At least two major drivers of phytoplankton production have changed in recent decades in the North Sea: sea surface temperature (SST) has increased by 1.5°C between 1988 and 2014, and the nitrogen and phosphorus loads from surrounding rivers have decreased from the mid-1980’s onwards, following reduction policies. Long time series spanning four decades (1975-2015) of nutrients, chlorophyll a (Chl) and pH measurements in the Southern and Central North Sea were analysed to assess the impact of both the warming and the de-eutrophication trends. The de-eutrophication process resulted in a reduction of nutrient river loads to the sea, causing a decrease of marine nutrient concentrations in coastal areas under freshwater influence. A decline in annual mean Chl was observed across most sampling sites (coastal and offshore) in the period 1988-2015. Also, a shift in phytoplankton phenology was observed, with spring bloom formation occurring earlier in the year.

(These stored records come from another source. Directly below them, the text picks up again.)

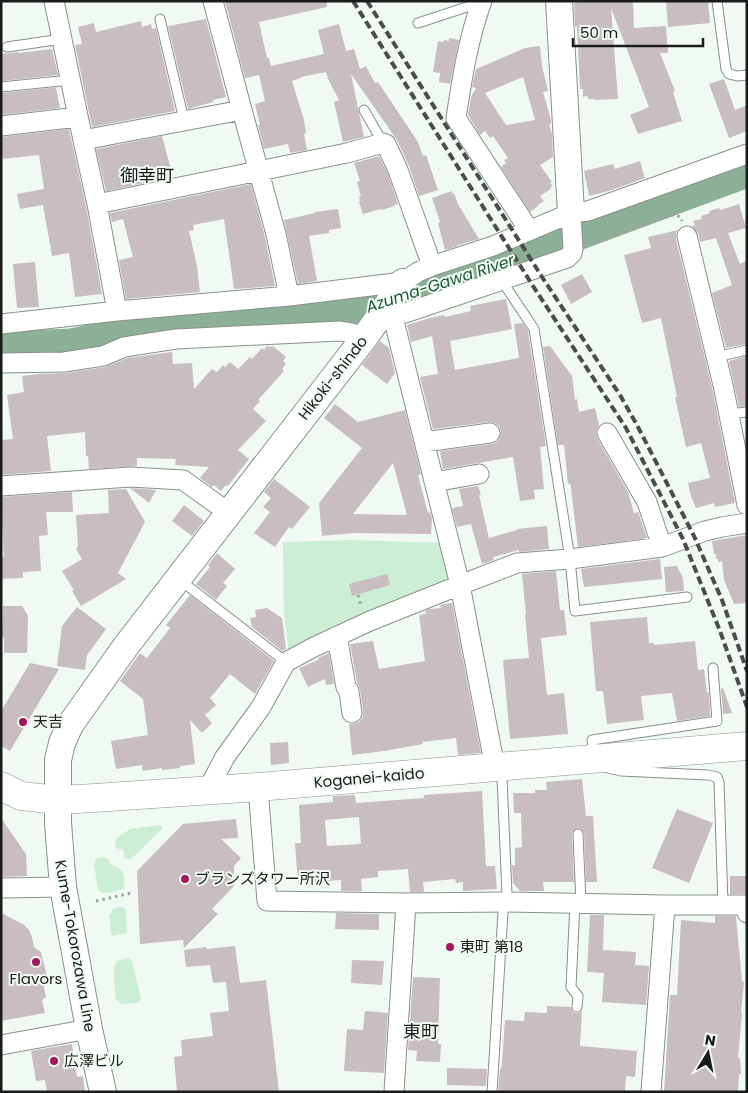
<svg xmlns="http://www.w3.org/2000/svg" width="748" height="1093" font-family="Poppins,'Noto Sans JP',sans-serif">
	<style>
		.green { fill: #cceed7 }
		.lines { fill: none; stroke-linecap: round; stroke-linejoin: round }
		.stream { stroke: #698472; stroke-width: 5 }
		.river { stroke: #8bb097; stroke-width: 31 }
		.building { fill: #c8bdc0; fill-rule: evenodd }
		.lane-casing { stroke: #88908a; stroke-width: 11 }
		.street-casing { stroke: #88908a; stroke-width: 21 }
		.secondary-casing { stroke: #88908a; stroke-width: 28 }
		.primary-casing { stroke: #88908a; stroke-width: 29 }
		.path { stroke: #9ca39e; stroke-width: 3; stroke-dasharray: 2.5 4; stroke-linecap: butt }
		.lane { stroke: #fff; stroke-width: 9 }
		.street { stroke: #fff; stroke-width: 19 }
		.secondary { stroke: #fff; stroke-width: 26 }
		.primary { stroke: #fff; stroke-width: 28 }
		.rail { stroke: #4a4e4b; stroke-width: 4; stroke-dasharray: 8 4; stroke-linecap: butt }
		.poi-dot { fill: #a3175d; stroke: #f0faf3; stroke-width: 2 }
		.labels { text-anchor: middle; stroke-width: 4; stroke-linejoin: round; paint-order: stroke }
		.street-label { font-size: 15px; fill: #191c1a; stroke: #f0faf3 }
		.poi-label { font-size: 15px; fill: #191c1a; stroke: #f0faf3; text-anchor: start }
		.water-label { font-size: 16px; font-style: italic; fill: #1e5a39; stroke: #f0faf3 }
		.quarter-label { font-size: 18px; fill: #191c1a; stroke: #f0faf3 }
	</style>
	<rect width="100%" height="100%" fill="#f0faf3"/>
	<path class="green" d="M351,540L444,543L455,581L289,654L284,614L283,542Z
		M160,825L163,828L132,858L128,859L124,857L123,850L116,848L115,845L117,838L130,829Z
		M101,857L107,858L110,864C124,868 125,873 124,888C117,892 104,896 98,890L94,864L96,859Z
		M121,907L124,908L126,910L127,933L113,936L111,934L109,915L111,913L112,909Z
		M127,958H130L132,961L141,998L140,1001L137,1003L121,1004L119,1002L116,1000L114,978V966L116,964L117,961Z"/>
	<g class="lines">
		<path class="stream" d="M739,174L747,177"/>
		<path class="river" d="M1,347L72,344L135,330L228,321L322,318L353,312L427,291L747,172"/>
	</g>
	<path class="building" d="M225,1H327V7L259,22L267,58H269L271,66L324,54L318,30L339,24L346,51L354,49L360,69L366,66L375,83L378,82L418,142L423,156L426,155L438,190L419,196L409,166L397,140L351,74L364,137L343,142L334,102L339,100L329,81L326,72L301,77V78L292,81L304,120L306,133L304,134L307,150L290,153L288,144L264,149L258,125H260L255,104L265,101L259,75L245,78Z
		M577,1H598V2L633,1L634,28L666,26L668,53H660L675,91L673,92L682,121L638,134L630,115L649,107L611,8L618,99L594,100V99H588V96L583,97V89H580L577,26L575,27L574,3H577Z
		M666,1H708L710,23L668,27Z
		M206,19L226,97L213,100V102L188,109L168,26Z
		M141,21L142,27L151,24L152,29L156,28L175,111L92,127L75,45L82,44L78,27L94,23L96,32Z
		M449,38L459,40L450,84L439,82L440,73L433,72L438,41L443,42L444,40L449,41Z
		M540,46L542,66L548,91L543,92L551,120V124H549L552,134L553,157L540,165L552,182L550,183L553,186L550,188L551,189L540,196L544,201L538,205V206L530,212L501,167L506,163L504,160L508,158L493,136L490,138L485,131L480,135L468,115L471,97L476,88L472,87L476,69L525,48ZM523,77L535,120L506,125L485,93Z
		M52,49L58,75L2,81L1,54L18,52V53Z
		M724,79L735,110L747,105V131L729,138L709,84Z
		M60,87L56,88L60,108L1,115V93Z
		M69,129L86,206L102,294L75,297L69,253L52,256L43,205L20,209L17,194L44,189L39,155L3,159L2,154L1,155V137Z
		M162,136L173,177L106,191L96,149Z
		M379,156L388,174L398,204L394,205L395,206L381,210V209L363,214L359,202L360,201L359,197L361,196L357,182L360,181L354,163Z
		M640,161L645,178L612,190L589,196L584,171L613,164L615,169Z
		M251,184L265,237L275,286L234,289L224,219L193,225L194,230L189,231L197,266L200,292L126,299L119,260L133,257L123,219L112,222L110,213Z
		M452,191V194L454,193L458,204L479,239L458,245V246L445,250L438,223L440,222L432,198Z
		M739,204L746,228L728,233L740,264L747,261V344L726,348L712,293L732,285L716,238L700,242L698,233L695,229L692,226L695,225L693,221L702,219L701,216L710,213L709,211L719,208L720,210Z
		M338,209L341,228L329,230V233L309,236L317,281L298,284L284,220L315,213V212Z
		M678,230L676,233V239L712,387L735,503L715,507L714,503L696,508L691,496L688,483L710,478L701,443L686,447L675,397H677L661,318L642,323L624,255L651,248L648,237Z
		M35,262L39,307L17,308L13,264Z
		M582,274L592,292L571,304L561,285Z
		M506,299L512,329L450,341L455,370L519,358L514,324L523,323L528,331L546,446L540,447L544,489L534,490L535,499L520,501L513,457L443,469L440,451L492,444L497,442L500,438L501,431L499,426L495,423L489,422L433,429L420,377L438,374L432,336L411,342L407,325L430,318L444,315L445,317L471,311L470,306Z
		M380,341L389,348L395,373L387,384L362,365Z
		M267,346L270,347L273,346L286,357L283,361L286,364L282,369L284,371L258,400L260,401L253,409L266,421L238,450L249,459L228,486L226,485L221,491L214,485L212,487L200,478L209,467L175,465L176,459L137,458V466L89,469L88,456H86L85,432L47,436L51,471L1,475V440L13,439L7,395L24,392L22,376L37,374L66,373L105,367L127,358L172,352L173,364L192,363L194,389L212,369L217,372L223,365L225,367L230,362L238,369L250,357L252,359L262,348L264,350Z
		M550,346L572,376L575,400L577,399L579,412L595,408L599,425L597,428L596,433L597,438L628,492L634,513L638,512L647,538L578,547L571,488L570,483L568,484L564,445H558L543,347Z
		M747,356V406L739,407L729,361Z
		M335,404L358,422L405,410L421,474L418,475L428,513L430,512L432,518L431,534L353,533L322,536L319,503L362,448L324,418ZM393,463L407,515L353,514Z
		M274,479L310,507L292,529L289,527L275,547L254,533L270,512L263,507L271,498L264,492Z
		M478,486L481,495H479L489,538L517,530V529L547,526L549,549L519,552V550L493,557L494,560L482,564L471,524L457,527L452,508L463,506L459,489Z
		M130,488L156,490L149,503Z
		M126,489L145,522L118,573L126,579L81,606L72,591L74,590L62,571L82,559L76,549L78,546L76,515L109,513L108,490Z
		M72,492L73,512H46L48,535L39,536L41,571L23,572V578L1,579V557H4L1,497Z
		M184,505L204,521L192,536L172,521Z
		M747,535V603L734,604L724,580L722,561L718,562V559H716V554H714L712,541Z
		M217,553L235,569L223,583L227,586L216,600L196,584L210,567L208,565Z
		M660,559L662,579L584,587L581,569Z
		M677,566L683,578L684,591L666,592L664,567Z
		M556,571L560,610H564L567,635L541,638L547,695L564,693L568,734L510,739L503,660L529,658L525,614H526L522,574Z
		M387,574L390,585L352,596L349,584Z
		M190,595L274,661L255,694L230,674L210,698L216,705L205,715L212,723L202,733L190,720L195,764L180,766V768L162,770V768L143,771L142,765L116,769L111,741L148,735L143,699L120,681L140,653L147,658L170,628L166,625Z
		M452,603L481,753L458,755L456,738L422,742L423,744L384,751L352,755L349,724H354L359,722L363,717V711L360,689L357,682L350,644L373,641L379,669L425,661L419,615L426,614L425,611L429,609L441,608L440,605L444,604Z
		M3,606H22L28,616L27,653H4V637H2Z
		M77,607L106,629L87,655L85,670L57,666L62,626Z
		M267,608L282,618L286,649L282,651L252,627L250,618L256,617L255,610Z
		M647,617L649,643H654V645L695,641L698,670L704,669L707,693L709,692L710,716L677,721L672,693L641,696L644,720L607,724L603,691H596L590,622Z
		M329,653L334,684L326,685L325,679L308,687L299,668L318,660V658Z
		M30,663L59,669L10,751L1,746V711Z
		M723,688L732,713L723,714L721,689Z
		M288,742L289,763L271,765L270,743Z
		M582,779L586,816H593L597,882H586L584,834L581,829L577,828L573,831L572,834L574,882H543L544,891H520L513,883L512,865H515V848L522,847L521,813H514L513,793H535V790H547L546,782Z
		M482,791L486,866H495L497,889L463,891V882L456,883L455,879L423,882L424,892H410L408,869L378,871V877L361,879L362,891H341V880L298,883L295,843H301L299,805L333,802V796L355,795L356,803L424,798V795ZM359,817L361,844L327,846L325,820Z
		M677,809L713,823L689,883L652,868Z
		M1,818L26,854L27,876L1,877Z
		M236,819L238,838L221,839L241,858L234,866V886L212,909L218,914L184,948L183,940L140,944L137,871L183,824Z
		M730,876H747V894H730Z
		M1,913L23,924L29,930L32,937L34,947L41,952L48,981L44,987L46,997L42,1000L45,1013L1,1021Z
		M336,913L379,914V930L335,929Z
		M590,915H604L603,950L636,952L635,965L649,966L646,1005L602,1002L604,973L587,972Z
		M715,916H736L742,981L744,982L741,1013H742L738,1058H740L741,1074H739L738,1091L664,1092L670,995H677L681,920L715,923Z
		M235,946L240,983L266,980L279,1092H177L174,1057L182,1056L181,1040L213,1036L210,1013L229,1011L226,982L213,983L210,965L186,967L184,950L206,947L207,949Z
		M352,960L384,961L382,985L351,983Z
		M413,977L440,978L438,1044H441L440,1062L416,1061L417,1051L408,1050Z
		M547,1006L571,1007L573,1012L576,1013H579L582,1011L580,1046L637,1051L635,1077L626,1076L625,1092H498L500,1069H501L502,1062L505,1020L524,1021L525,1012L547,1013Z
		M365,1011L388,1013L384,1073L344,1071L347,1029L363,1030Z
		M72,1044L77,1077L83,1076L85,1092H47L45,1080L36,1081L31,1051Z
		M447,1068L487,1069L486,1086L447,1085Z"/>
	<g class="lines">
		<g class="lane-casing">
			<path id="lane" d="M717,1L726,69L729,74L737,76L747,75
				M160,19L184,120
				M418,23L482,2
				M7,47L62,39
				M1,87L70,80
				M364,110L383,143
				M502,281L534,329L570,559L575,611L687,597
				M716,357L747,350
				M729,414L747,412
				M180,580L286,662
				M594,756L592,740L717,721L713,668
				M608,768L621,771L708,775L717,777L719,782L723,905
				M578,834L581,903
				M575,903L571,987L578,996L577,1007
				M492,1092L503,912L507,894L502,778L499,771"/>
		</g>
		<g class="street-casing">
			<path id="street" d="M54,1L83,140L97,204L117,311
				M213,1L242,110L276,234L289,296
				M482,1C468,39 462,79 456,118L529,230
				M1,126L78,117
				M83,140L242,110
				M97,204L347,153L383,143L386,144L398,170L432,266
				M687,236L723,385L747,505
				M383,313L394,321L460,585L493,757L497,767
				M383,313H405L567,258L572,253L573,249L571,213
				M1,324L117,311L289,296L403,282L418,272L432,266L493,246L571,213L588,211L747,154
				M1,363L64,362L103,356L124,347L176,339L340,331L352,333L365,337
				M607,433L647,502L662,547
				M424,442L490,433
				M434,482L479,474
				M1,486L130,477L183,480L229,513
				M337,636L346,687L349,691L352,713
				M258,787L267,901L406,903L505,902L665,905H746L747,913
				M207,791L225,757L261,707L286,662L314,647L370,621L460,585L517,563L570,559L662,547L705,531L722,527L747,523
				M1,888L63,887
				M1,1045L89,1029
				M394,1092L406,903
				M651,1092L665,905"/>
		</g>
		<g class="secondary-casing">
			<path id="secondary" d="M559,1L571,213
				M103,1092L89,1029L63,887L58,823V760L62,743L70,725L126,646L365,337L403,282"/>
		</g>
		<g class="primary-casing">
			<path id="primary" d="M1,786L21,796L58,800L94,798L258,787L747,746"/>
		</g>
		<path class="path" d="M591,243L673,215L681,217L682,221
			M358,595L361,606
			M96,901L131,893"/>
		<use href="#lane" class="lane"/>
		<use href="#street" class="street"/>
		<use href="#secondary" class="secondary"/>
		<use href="#primary" class="primary"/>
		<path class="rail" d="M353,1L533,286L626,428L683,539L720,631L747,707
			M367,1L544,280L620,395L637,425L694,536L722,600L747,671"/>
	</g>
	<g class="poi-dot">
		<circle cx="23" cy="722" r="5"/>
		<circle cx="185" cy="879" r="5"/>
		<circle cx="450" cy="947" r="5"/>
		<circle cx="36" cy="962" r="5"/>
		<circle cx="54" cy="1061" r="5"/>
	</g>
	<g class="labels">
		<g class="street-label">
			<text transform="translate(333 378) rotate(-52)" y="5">Hikoki-shindo</text>
			<text transform="translate(369 778) rotate(-5)" y="5">Koganei-kaido</text>
			<text transform="translate(75 946) rotate(80)" y="5">Kume-Tokorozawa Line</text>
		</g>
		<g class="poi-label">
			<text x="33" y="727">天吉</text>
			<text x="195" y="884">ブランズタワー所沢</text>
			<text x="460" y="952">東町 第18</text>
			<text x="36" y="984" text-anchor="middle">Flavors</text>
			<text x="64" y="1066">広澤ビル</text>
		</g>
		<g class="water-label">
			<text transform="translate(440 283) rotate(-18)" y="6">Azuma-Gawa River</text>
		</g>
		<g class="quarter-label">
			<text x="147" y="182">御幸町</text>
			<text x="421" y="1038">東町</text>
		</g>
	</g>
	<rect width="748" height="1093" fill="none" stroke="#191c1a" stroke-width="5"/>
	<g transform="translate(708 1053) rotate(10)" stroke="#f0faf3" stroke-width="4" paint-order="stroke">
	<path d="M0-4L9 19L0 12L-9 19Z" fill="#191c1a"/>
	<text y="-8" font-size="14" font-weight="bold" text-anchor="middle" fill="#191c1a">N</text>
	</g>
	<path d="M573 38v8h130v-8" fill="none" stroke="#191c1a" stroke-width="2.5"/>
	<text x="580" y="38" font-size="15" fill="#191c1a" stroke="#f0faf3" stroke-width="4" paint-order="stroke">50 m</text>
</svg>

A long time series of pH in the southern North Sea (Belgian Continental Shelf) shows an increase until the mid-1980’s followed by a rapid decrease, mirroring the changes in phytoplankton production related to the processes of eutrophication/de-eutrophication and warming. Analysis of the seasonal pH signal in this dataset supports the shift in phytoplankton phenology as well. We hypothesize that (i) the decline in annual mean Chl since 1988 is most likely due to the de-eutrophication process (for coastal waters) and the SST increase (for both coastal and offshore waters) and that (ii) the shift in phytoplankton phenology is very likely due to SST increase.